To do:
Please write out every one of the records below line for line, without changing a word, and leave the pictures out.

Data lines:
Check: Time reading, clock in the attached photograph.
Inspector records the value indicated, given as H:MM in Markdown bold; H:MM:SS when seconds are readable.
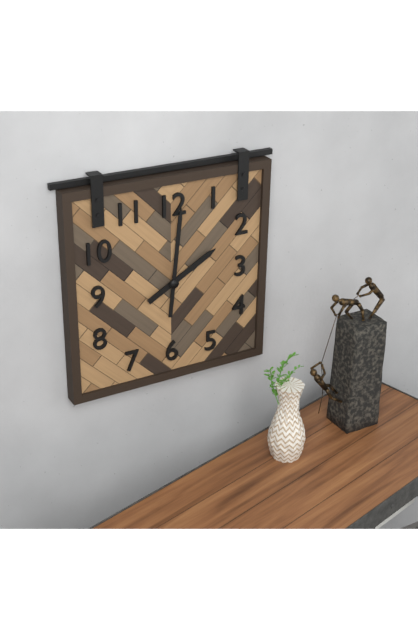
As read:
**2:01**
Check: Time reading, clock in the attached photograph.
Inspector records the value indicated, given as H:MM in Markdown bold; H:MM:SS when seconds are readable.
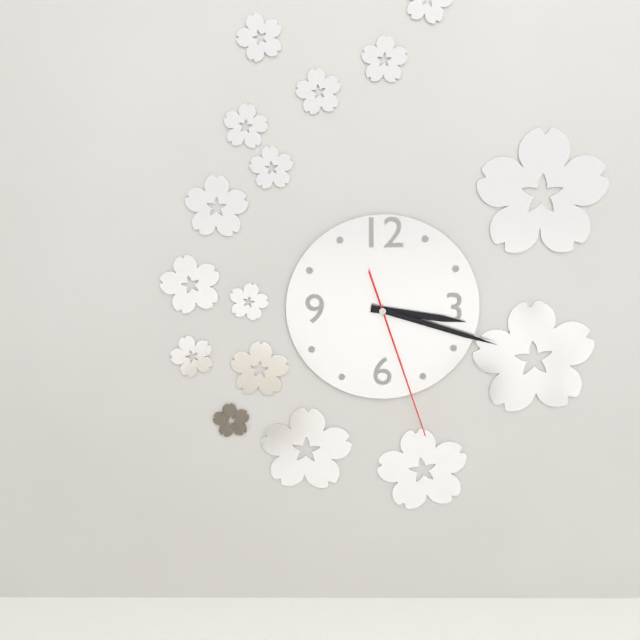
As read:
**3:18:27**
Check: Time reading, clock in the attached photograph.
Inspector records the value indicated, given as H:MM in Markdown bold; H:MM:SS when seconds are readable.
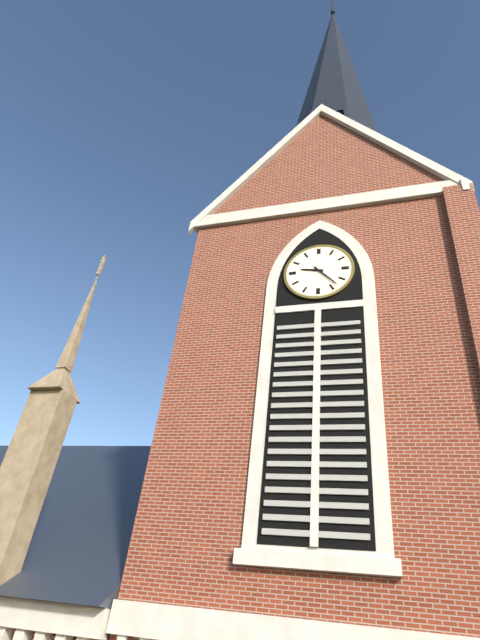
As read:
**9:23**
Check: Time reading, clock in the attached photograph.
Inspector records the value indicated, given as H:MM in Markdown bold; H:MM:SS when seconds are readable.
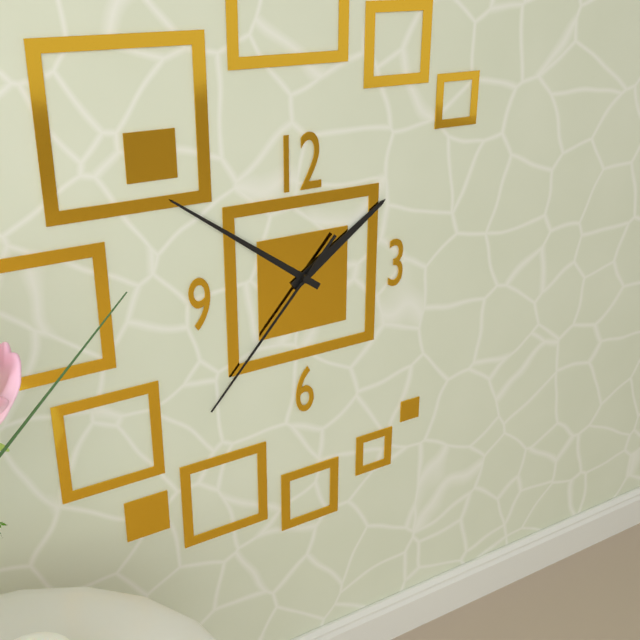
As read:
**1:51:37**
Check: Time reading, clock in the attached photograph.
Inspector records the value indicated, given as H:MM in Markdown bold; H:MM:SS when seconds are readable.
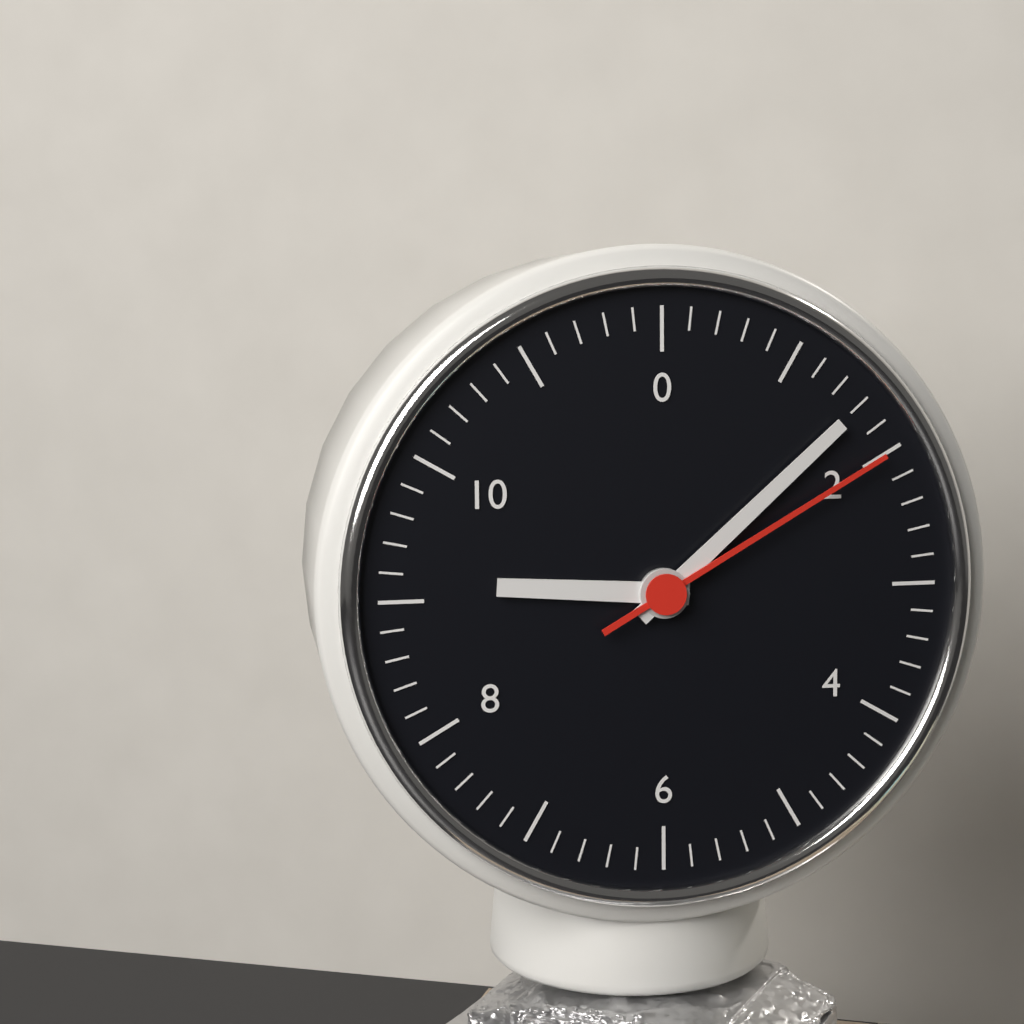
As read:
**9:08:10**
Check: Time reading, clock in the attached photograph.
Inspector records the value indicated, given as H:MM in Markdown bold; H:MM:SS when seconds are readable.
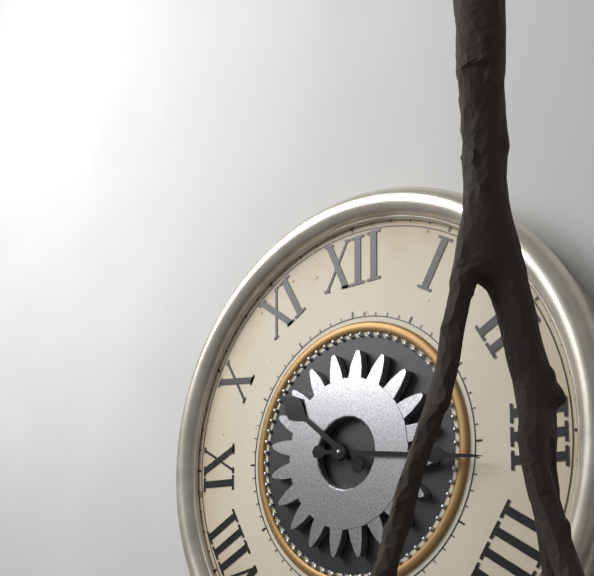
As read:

Written solution:
Check: Time reading, clock in the attached photograph.
Inspector records the value indicated, given as H:MM in Markdown bold; H:MM:SS when seconds are readable.
As read:
**2:01**
Check: Time reading, clock in the attached photograph.
Inspector records the value indicated, given as H:MM in Markdown bold; H:MM:SS when seconds are readable.
As read:
**3:18:27**
Check: Time reading, clock in the attached photograph.
Inspector records the value indicated, given as H:MM in Markdown bold; H:MM:SS when seconds are readable.
As read:
**9:23**
Check: Time reading, clock in the attached photograph.
Inspector records the value indicated, given as H:MM in Markdown bold; H:MM:SS when seconds are readable.
As read:
**1:51:37**
Check: Time reading, clock in the attached photograph.
Inspector records the value indicated, given as H:MM in Markdown bold; H:MM:SS when seconds are readable.
As read:
**9:08:10**
Check: Time reading, clock in the attached photograph.
Inspector records the value indicated, given as H:MM in Markdown bold; H:MM:SS when seconds are readable.
As read:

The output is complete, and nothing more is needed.